* Text excerpt
-- BEGIN --

# Anyone going to NAMM?



## Jeff Flowerday (Jan 23, 2006)

One of these years I'm going to figure out a way to get in...


----------



## searchin4signal (Sep 23, 2006)

You could always sleep your way in... :we need some LAUGH emoticons:


----------



## Mr. David Severson (Feb 3, 2006)

I need a good trip..But I don't think I will be able to get my passport ready by the time the show starts.


----------



## rwe333 (Feb 18, 2006)

Jeff Flowerday said:


> One of these years I'm going to figure out a way to get in...


I'll be there - fly in the 18th, leave the 21st.
Jeff - drop me a PM, OK? If you're serious, I may know someone that will have an extra badge.


----------



## Jeff Flowerday (Jan 23, 2006)

rwe333 said:


> I'll be there - fly in the 18th, leave the 21st.
> Jeff - drop me a PM, OK? If you're serious, I may know someone that will have an extra badge.


Thanks for the offer I really appreciate it. I'm serious but unfortunately I made some other commitments that I don't want to break out of.

Next year, or that's what I say every year.

Jeff


----------



## Accept2 (Jan 1, 2006)

The problem with NAMM is where it is. Unfortunately they have committed to being in those same two cities from the next 10 years or so. Why cant they choose a nice city?................


----------



## rwe333 (Feb 18, 2006)

Accept2 said:


> The problem with NAMM is where it is. Unfortunately they have committed to being in those same two cities from the next 10 years or so. Why cant they choose a nice city?................


Anaheim is 'nice' - ?


----------



## Accept2 (Jan 1, 2006)

Anaheim blows chunks...........


----------



## rwe333 (Feb 18, 2006)

Accept2 said:


> Anaheim blows chunks...........


It's warm!
Certainly not a city w/ much vibe, but safer than Downtown LA.


----------



## Accept2 (Jan 1, 2006)

Anaheim is friggin hot. Too hot. The last thing I want to do is go to an overcrowded facility with smelly people when its way too hot. They should pick a nice no-where place where hotels are easy to find, streets arent crowded with tourists, and it isnt friggin hot. To me there isnt much difference between LA and Anaheim. If they want it in California there are some nice places in the San Gabriel mountains, or anyplace in Northern California that isnt crowded and hot. How about in Seattle where the Experiance Museum is? That would be a fine trip..........


----------



## rwe333 (Feb 18, 2006)

-- END --

* Data segment
-- BEGIN --

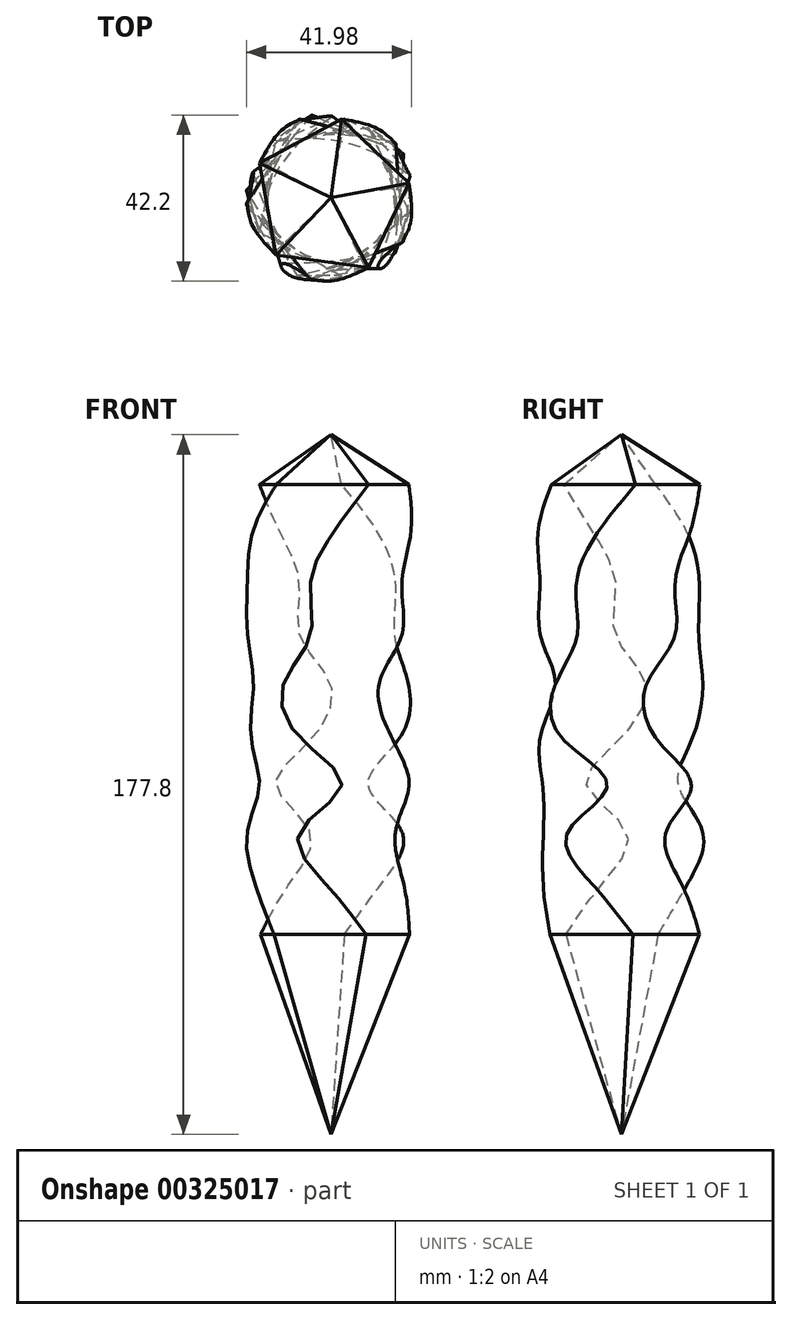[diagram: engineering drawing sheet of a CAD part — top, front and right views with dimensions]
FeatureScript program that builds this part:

-- END --

* Aim
Write the next part of the NAMM forum thread, picking up right after its last line. The data is separate from the NAMM forum thread.

* Exercise answer
Accept2 said:


> Anaheim is friggin hot. Too hot. The last thing I want to do is go to an overcrowded facility with smelly people when its way too hot. They should pick a nice no-where place where hotels are easy to find, streets arent crowded with tourists, and it isnt friggin hot. To me there isnt much difference between LA and Anaheim. If they want it in California there are some nice places in the San Gabriel mountains, or anyplace in Northern California that isnt crowded and hot. How about in Seattle where the Experiance Museum is? That would be a fine trip..........


Gotcha - no argument here.


----------



## Lowtones (Mar 21, 2006)

Wayne,

I believe that Jim Savall (Southbay Ampworks) who is a member of this forum will be there. If you get a chance,check out Wolfetone pickups (Wolfe MacLeod) he is a great guy and also WCR Coils ( Jim Wagner) both of these winders are members of another forum that I frequent. Enjoy the show.


----------



## rwe333 (Feb 18, 2006)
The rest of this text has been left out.